Images are taken from the ByteByteGo course on system design, which I highly recommend.
Strong consistency does not always mean that reads reflect live-time writes. It *does* mean that a client will not get an old value after another gets a fresh value. From the perspective of the clients, a write, once applied, is reflected in all future reads.
Imagine this: Client A successfully writes “X = 5”, acknowledged by nodes A, B, C, D. Immediately after, Client B reads from nodes D, E, F and returns X’s old value, 3.
Even with perfect versioning and timestamps, this could happen for multiple reasons: maybe D has acknowledged, but not fully applied, the write yet. Maybe D goes down temporarily. Either way, the write doesn’t have time to propagate.
Later, Client C reads X from A, D, F and gets 5.
This is still consistent because all clients see a sequence that makes sense: X = 3 → 5. No client ever sees X = 3 after seeing X = 5. That’s strong consistency, but not linearizability, because the writes and reads do not perfectly reflect the order in which they occurred.
In the ideal world, partition tolerance (reliability) is guaranteed, because network partition never occurs. Data written to s1 is automatically replicated to s2 and s3, so both consistency and availability are achieved.

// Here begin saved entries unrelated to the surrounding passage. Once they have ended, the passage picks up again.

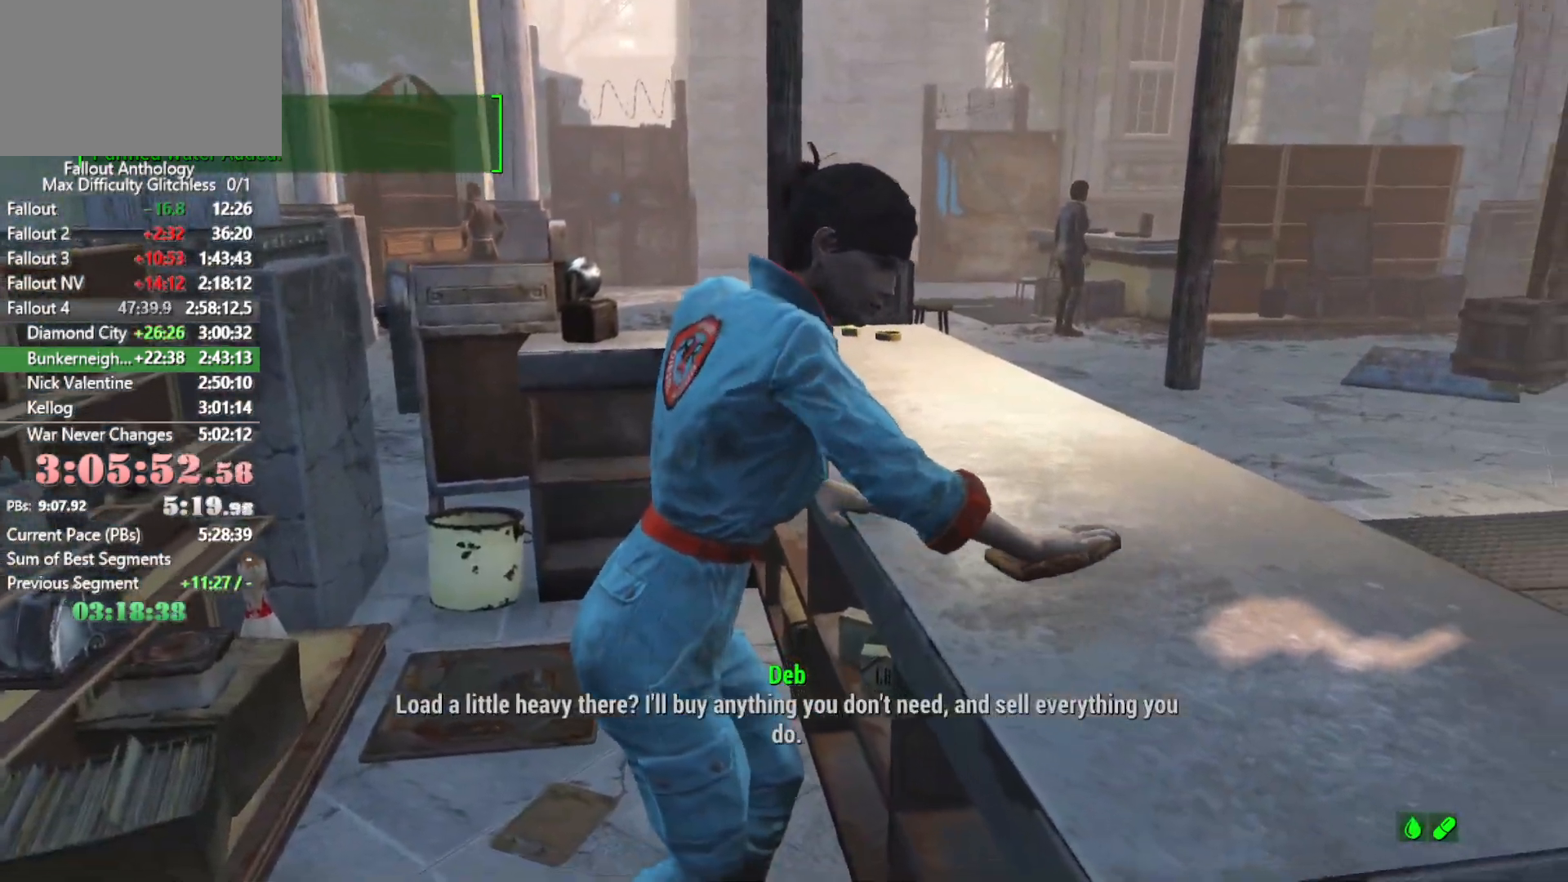
{"keys": [], "mouse": [], "mouse_move": "still", "events": [[266, "down", "down"], [366, "down", "up"], [416, "down", "down"], [500, "down", "up"]]}
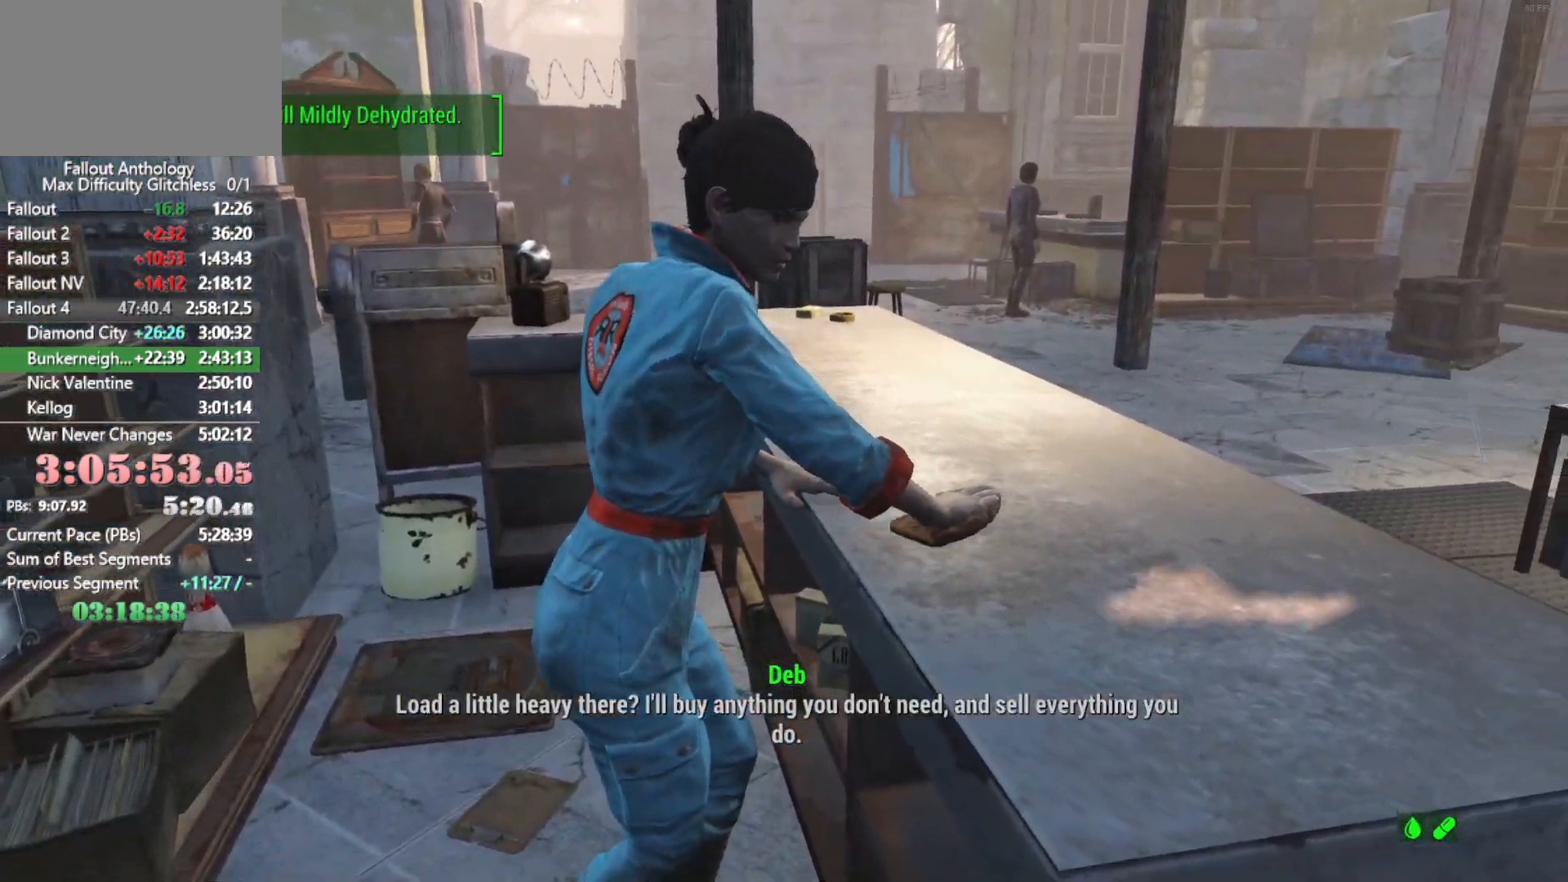
{"keys": ["down"], "mouse": [], "mouse_move": "still", "events": [[50, "down", "down"], [150, "down", "up"], [200, "down", "down"], [283, "down", "up"], [333, "down", "down"], [433, "down", "up"], [466, "down", "down"]]}
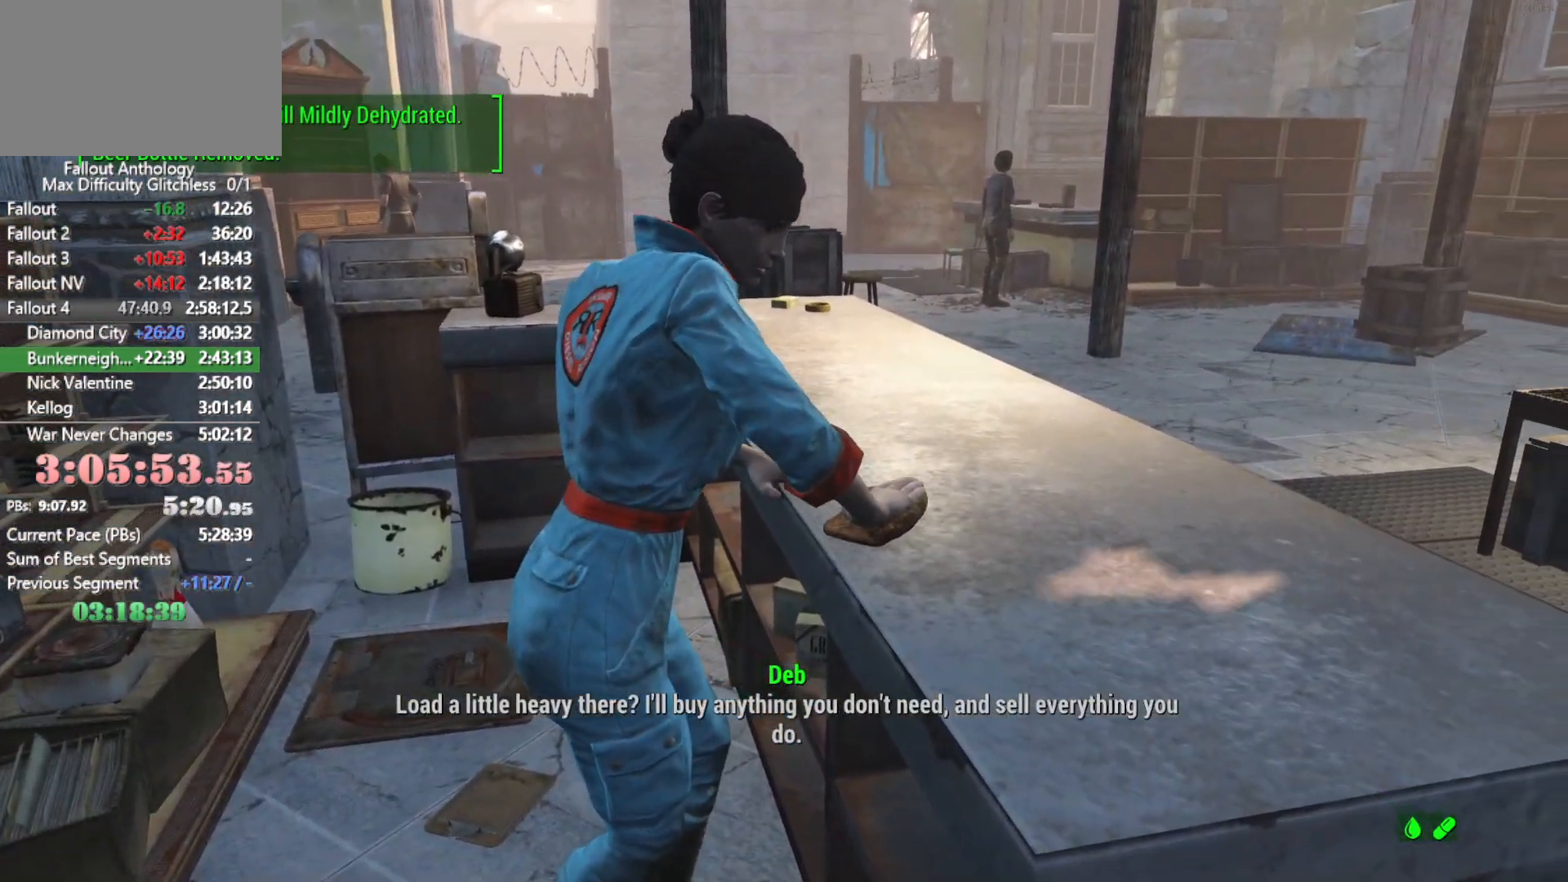
{"keys": ["down"], "mouse": [], "mouse_move": "still", "events": [[66, "down", "up"], [116, "down", "down"], [200, "down", "up"], [250, "down", "down"], [300, "down", "up"], [350, "down", "down"], [433, "down", "up"], [483, "down", "down"]]}
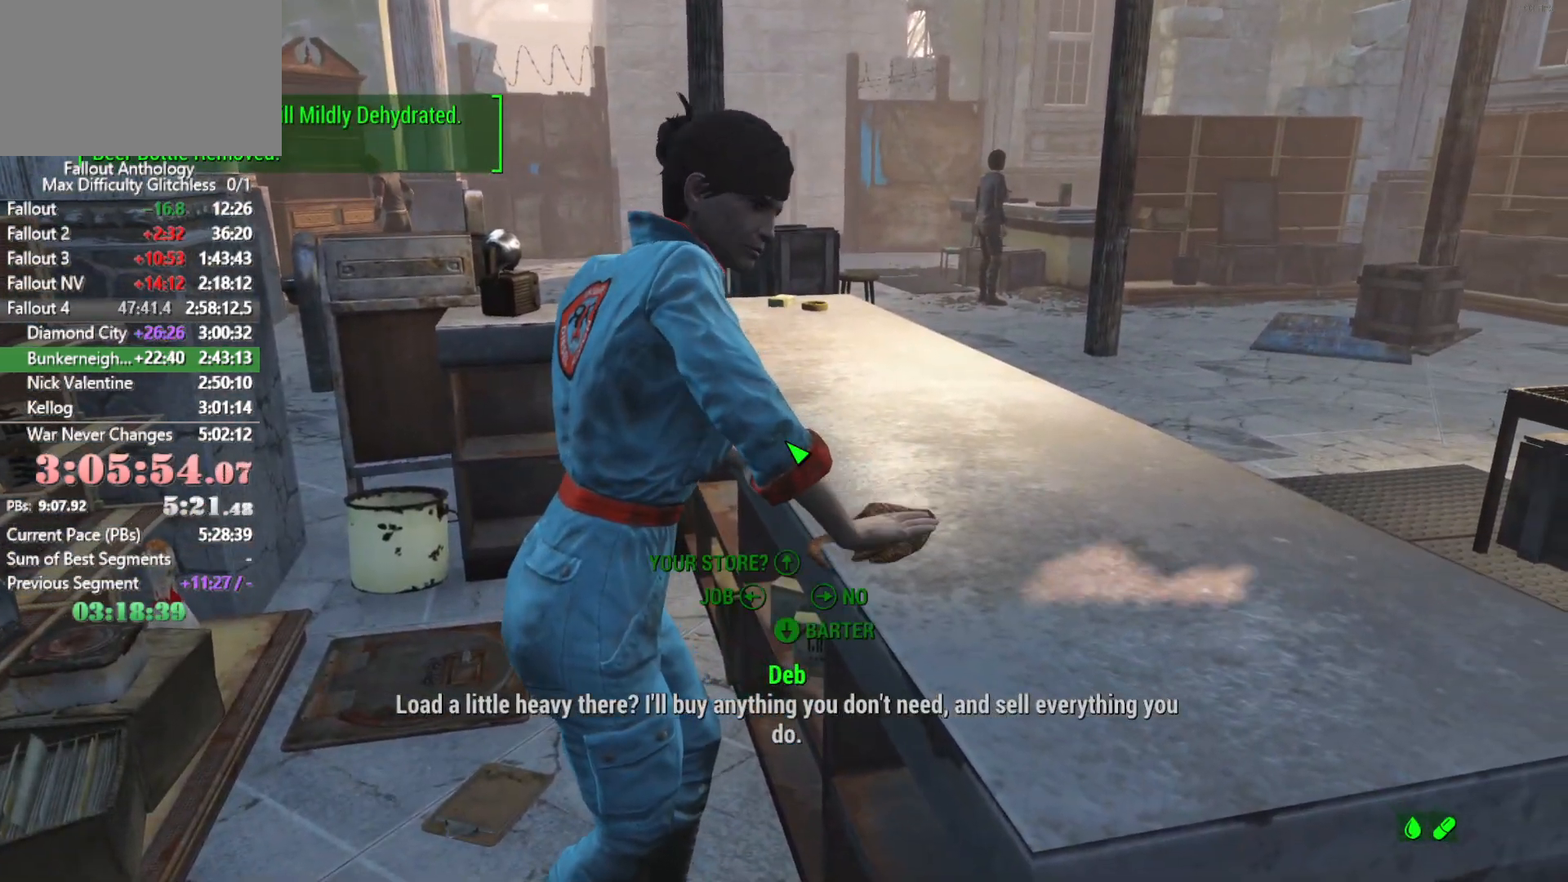
{"keys": [], "mouse": [], "mouse_move": "still", "events": [[83, "down", "up"], [133, "down", "down"], [216, "down", "up"], [266, "down", "down"], [316, "down", "up"]]}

But in the real world, network partition is always a possibility. We should never design a system that is not reliable.
Say s3 goes down and cannot communicate with s1 and s2. If clients can write data to s1 or s2, the system will still be available but the data will be inconsistent between the servers since s3 is unreachable. To keep the system consistent, we have to make writing unavailable to all servers.
For example, it is crucial for a bank systems to display accurate balance info. If inconsistency occurs due to a network partition, the bank system will return an error before the inconsistency is resolved. A social media platform or e-commerce site, on the other hand, will display an old version of a post instead of displaying nothing at all.